The hypothalamus is a part of the limbic system. Therefore, emotional reactions to fear, danger, and stress activate the sympathetic division
Hypertension is caused by
An overactive sympathetic vasoconstrictor response. This means that the heart must work harder to circulate blood through narrow blood vessels
What other health problems can be caused by hypertension?
Heart disease, enlarged arteries, and kidney failure. Kidneys filter your blood to produce urine. If you have a high pressure of blood going through the capillaries in the kidneys, it will rip them open and the kidney will lose function
How is hypertension treated?
Adrenergic receptor blocking drugs and diuretics (reduce blood volume).
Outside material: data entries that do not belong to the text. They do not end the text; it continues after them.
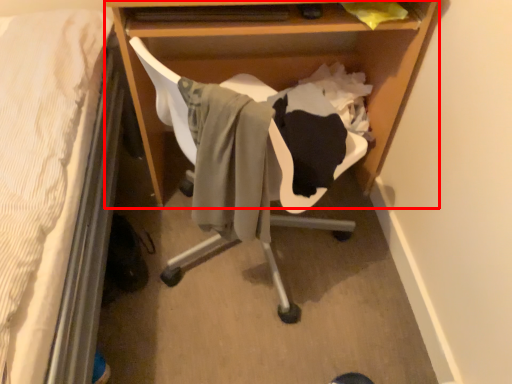
Question: Considering the relative positions of desk (annotated by the red box) and swivel chair in the image provided, where is desk (annotated by the red box) located with respect to the staircase?

Choices:
 (A) left
 (B) right

Answer: (B)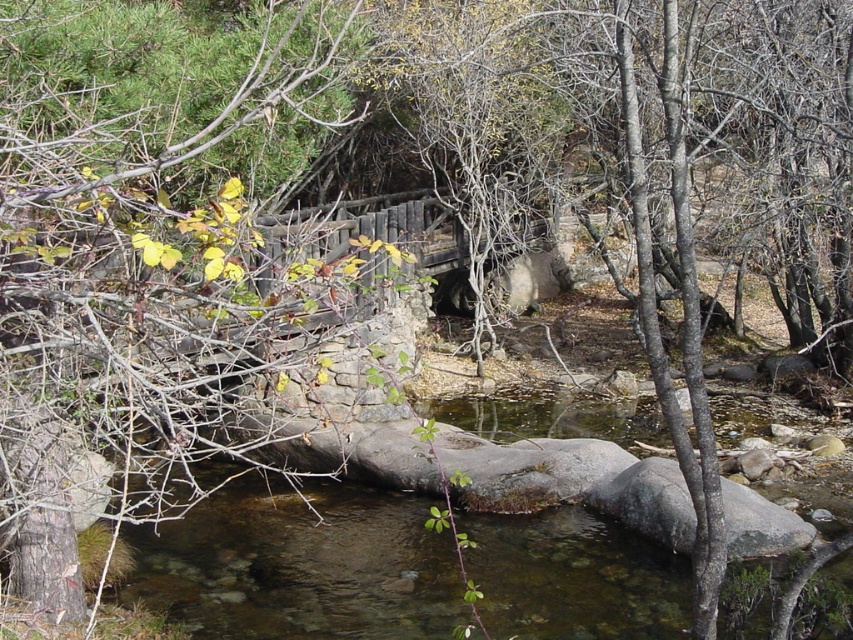
You are standing on the rustic wooden bridge and looking towards the green leafy branches at upper left and the clear water at center. Which object is nearer to you?

The green leafy branches at upper left are closer to you than the clear water at center.

You are standing at the center of the rustic wooden bridge and looking towards the upper left. What do you see at the point marked by coordinates point (135, 291)?

At the point marked by coordinates point (135, 291), you see green leafy branches at upper left.

You are an artist planning to paint the scene. You want to ensure the green leafy branches at upper left and the clear water at center are proportionally accurate. Which object should you make larger in your painting?

The green leafy branches at upper left should be made larger than the clear water at center in the painting since the description states that the green leafy branches at upper left is bigger than clear water at center.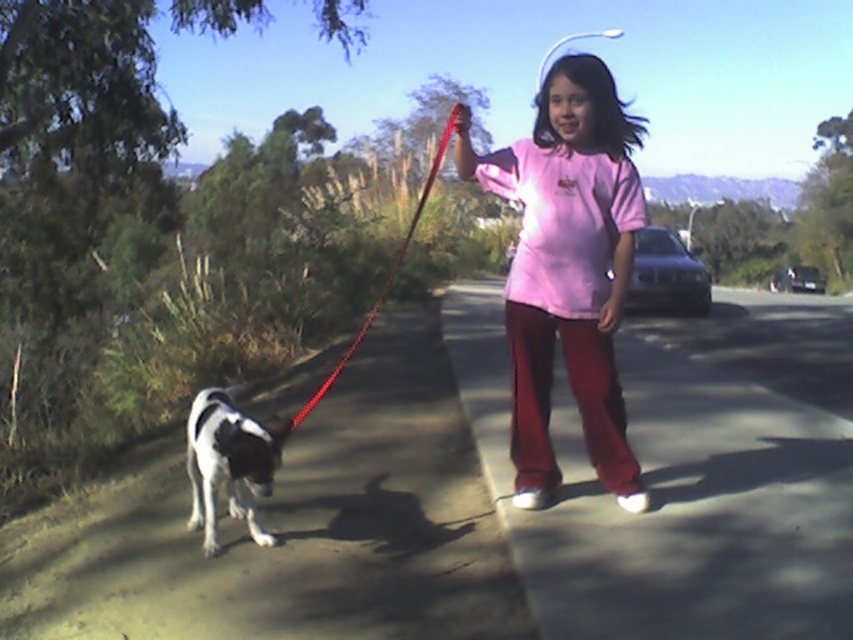
This screenshot has width=853, height=640. In order to click on smooth asphalt road at center in this screenshot , I will do `click(669, 497)`.

Who is more distant from viewer, (718, 596) or (512, 266)?

The point (512, 266) is behind.

Who is more distant from viewer, (x=727, y=516) or (x=538, y=380)?

The point (x=538, y=380) is behind.

Where is `smooth asphalt road at center`? smooth asphalt road at center is located at coordinates (669, 497).

Between smooth concrete path at lower left and black and white fur at lower left, which one appears on the right side from the viewer's perspective?

From the viewer's perspective, smooth concrete path at lower left appears more on the right side.

Based on the photo, is smooth concrete path at lower left thinner than black and white fur at lower left?

Incorrect, smooth concrete path at lower left's width is not less than black and white fur at lower left's.

The height and width of the screenshot is (640, 853). I want to click on smooth concrete path at lower left, so click(289, 529).

The width and height of the screenshot is (853, 640). I want to click on smooth concrete path at lower left, so click(x=289, y=529).

Looking at this image, who is positioned more to the right, black and white fur at lower left or red nylon leash at center?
Adrenergic receptor blockers stop NE from binding from NE receptors at the heart, blocking sympathetic influence and lowering heart rate.
Raynaud’s disease is caused by
Caused by exaggerated vasoconstriction response due to cold or emotional stress
Effects of Raynaud’s disease
Effect- skin of fingers and toes becomes pale, skin can eventually become cyanotic and painful. Cyanotic tissue is not dead tissue- restoring blood flow will restore normal function. However, tissue will be black/necrotic if it goes without blood flow for too long. Severity can be minimal or more extreme
What group of individuals are affected by autonomic dysreflexia?
Affects individuals who are quadriplegic or have spinal cord injuries above T6
What causes autonomic dysreflexia?
Caused by uncontrolled activation of autonomic neurons. Usually triggered by some type of pain stimulus to the skin or overfilled visceral organ (like the bladder).
What is the effect of autonomic dysreflexia?
Arterial blood pressure skyrockets to the point that it can become deadly within minutes. Can rupture blood vessels in the brain, causing hemorrhagic stroke. Symptoms- headache, flushed face, sweating above injury, cold/clammy skin below injury.